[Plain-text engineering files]
-----

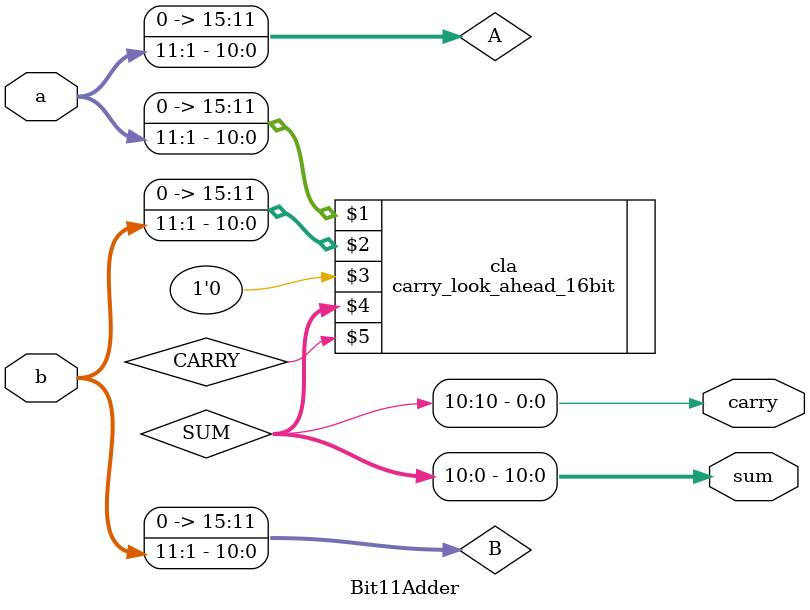
<source format=v>

module Bit11Adder (a, b, sum, carry);

input [11:1] a;
input [11:1] b;

output [11:1] sum;
output carry;

wire [15:0] A, B, SUM;
wire CARRY;

assign A[10:0] = a;
assign A[15:11] = 5'b00000;
assign B[10:0] = b;
assign B[15:11] = 5'b00000;

carry_look_ahead_16bit cla (A, B, 1'b0, SUM, CARRY);

assign sum = SUM[10:0];
assign carry = sum[11];

endmodule
</source>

-----

The response should consist of the entries above, given again exactly and free of pictures.

* Written answer
<source format=v>

module Bit11Adder (a, b, sum, carry);

input [11:1] a;
input [11:1] b;

output [11:1] sum;
output carry;

wire [15:0] A, B, SUM;
wire CARRY;

assign A[10:0] = a;
assign A[15:11] = 5'b00000;
assign B[10:0] = b;
assign B[15:11] = 5'b00000;

carry_look_ahead_16bit cla (A, B, 1'b0, SUM, CARRY);

assign sum = SUM[10:0];
assign carry = sum[11];

endmodule
</source>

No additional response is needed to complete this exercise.